READING PASSAGE:

# Do I need model & property permission releases on my website?



## swordphish (Apr 11, 2011)

Hi all this is my forst thread, hopefully someone can help me? I have just created a website for photographers and digital artists to list their photos and images on our site free of charge. In return the photographers and artists get a free profile page with a weblink to their own website. We are not selling any of the images.. it is simply a place where artists can promote their own work. Our intention is to place affiliate ads on each web page based on the tags and content on the web page where the images are. Each image will have one unique title i.e. if the picture is of a lake then the image will be listed on a dedicated page called lake. As a result the affiliate ads on the page will be relevant to the page title i.e. 'boat' and the ads will follow suit.

Do I need permission releases to do this? and if so do I need copies of the permission releases from the photographers listing the images? or do they just have to declare on our site that permission releases are in place?

I would greatly appreciate if anyone can help me on this.. thanks in advance!!


----------



## KmH (Apr 12, 2011)

Consult with an qualified attorney.

What country is Queenstown in?


----------



## CCericola (Apr 12, 2011)

You will have to consult a lawyer on this one.


----------



## swordphish (Apr 12, 2011)

hi, Queenstown is in New Zealand, however the website and business in based in the uK. The site will operate worldwide.. thanks


----------



## orljustin (Apr 13, 2011)

swordphish said:


> hi, Queenstown is in New Zealand, however the website and business in based in the uK. The site will operate worldwide.. thanks



Really, worldwide?  You mean like on the internet?  LOL...  Seriously, why waste the time?  There are a zillion sites to host photos out there.

And no, you don't need releases in all likelihood.  Do you want to add responsibility for private information to your venture?


----------



## swordphish (Apr 13, 2011)

Hi and thank you for your comments. Yes there are zillions of sites for posting images, however very few of them bring something totally new to the table. Some things just have to be done even if the odds are against us.. where would we all be otherwise? 

When you say add responsibility for private information what exactly do you mean?


----------



## vtf (Apr 13, 2011)

This is a deja-vue post. I swear I've seen these asked before. Seek an attorney.


----------



## orljustin (Apr 13, 2011)

swordphish said:


> Hi and thank you for your comments. Yes there are zillions of sites for posting images, however very few of them bring something totally new to the table. Some things just have to be done even if the odds are against us.. where would we all be otherwise?
> 
> When you say add responsibility for private information what exactly do you mean?


 
What could you possibly be doing that is something "totally new"?

(Dataset entries)
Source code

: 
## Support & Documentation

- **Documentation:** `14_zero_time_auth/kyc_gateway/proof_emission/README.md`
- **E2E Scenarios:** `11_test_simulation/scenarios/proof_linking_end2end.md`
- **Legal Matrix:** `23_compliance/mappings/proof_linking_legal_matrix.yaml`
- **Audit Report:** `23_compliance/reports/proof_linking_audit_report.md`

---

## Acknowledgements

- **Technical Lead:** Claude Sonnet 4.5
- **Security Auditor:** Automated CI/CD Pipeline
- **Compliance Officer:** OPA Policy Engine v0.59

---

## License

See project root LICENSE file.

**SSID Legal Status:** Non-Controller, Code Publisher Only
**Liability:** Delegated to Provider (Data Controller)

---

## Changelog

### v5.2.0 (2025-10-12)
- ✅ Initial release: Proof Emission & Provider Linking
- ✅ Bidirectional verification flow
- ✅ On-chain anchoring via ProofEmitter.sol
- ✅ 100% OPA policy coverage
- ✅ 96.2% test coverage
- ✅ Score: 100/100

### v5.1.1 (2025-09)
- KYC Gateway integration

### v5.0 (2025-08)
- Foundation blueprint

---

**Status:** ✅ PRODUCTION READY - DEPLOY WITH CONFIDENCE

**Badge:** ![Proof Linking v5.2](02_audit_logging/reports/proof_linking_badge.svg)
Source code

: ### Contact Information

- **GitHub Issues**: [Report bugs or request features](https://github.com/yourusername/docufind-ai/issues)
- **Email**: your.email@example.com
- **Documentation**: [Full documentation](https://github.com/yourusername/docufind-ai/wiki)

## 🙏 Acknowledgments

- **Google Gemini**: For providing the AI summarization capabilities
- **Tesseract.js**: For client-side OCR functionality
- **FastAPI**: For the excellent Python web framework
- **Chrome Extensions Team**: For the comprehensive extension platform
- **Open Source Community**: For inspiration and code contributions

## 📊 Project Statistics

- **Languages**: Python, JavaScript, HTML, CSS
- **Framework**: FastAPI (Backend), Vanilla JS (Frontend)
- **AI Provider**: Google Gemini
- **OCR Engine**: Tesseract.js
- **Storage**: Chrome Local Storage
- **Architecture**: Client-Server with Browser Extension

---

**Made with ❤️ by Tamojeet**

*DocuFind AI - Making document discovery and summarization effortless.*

WORK REQUEST A:
Answer these questions from the thread about permission releases:
(i) What do photographers and artists receive in return for listing their images on the site?
(ii) In which country are the website and business based?
(iii) What does the site intend to place on each web page?
WORK REQUEST B:
Transcribe word for word the passage of the thread about permission releases that begins with "## swordphish (Apr 11, 2011)" and ends with "will follow suit.".
The listing is separate material and has no connection to the thread about permission releases.

TASK OUTPUT A:
(i) A free profile page with a weblink to their own website.
(ii) The UK.
(iii) Affiliate ads based on the tags and content of the page.

TASK OUTPUT B:
## swordphish (Apr 11, 2011)

Hi all this is my forst thread, hopefully someone can help me? I have just created a website for photographers and digital artists to list their photos and images on our site free of charge. In return the photographers and artists get a free profile page with a weblink to their own website. We are not selling any of the images.. it is simply a place where artists can promote their own work. Our intention is to place affiliate ads on each web page based on the tags and content on the web page where the images are. Each image will have one unique title i.e. if the picture is of a lake then the image will be listed on a dedicated page called lake. As a result the affiliate ads on the page will be relevant to the page title i.e. 'boat' and the ads will follow suit.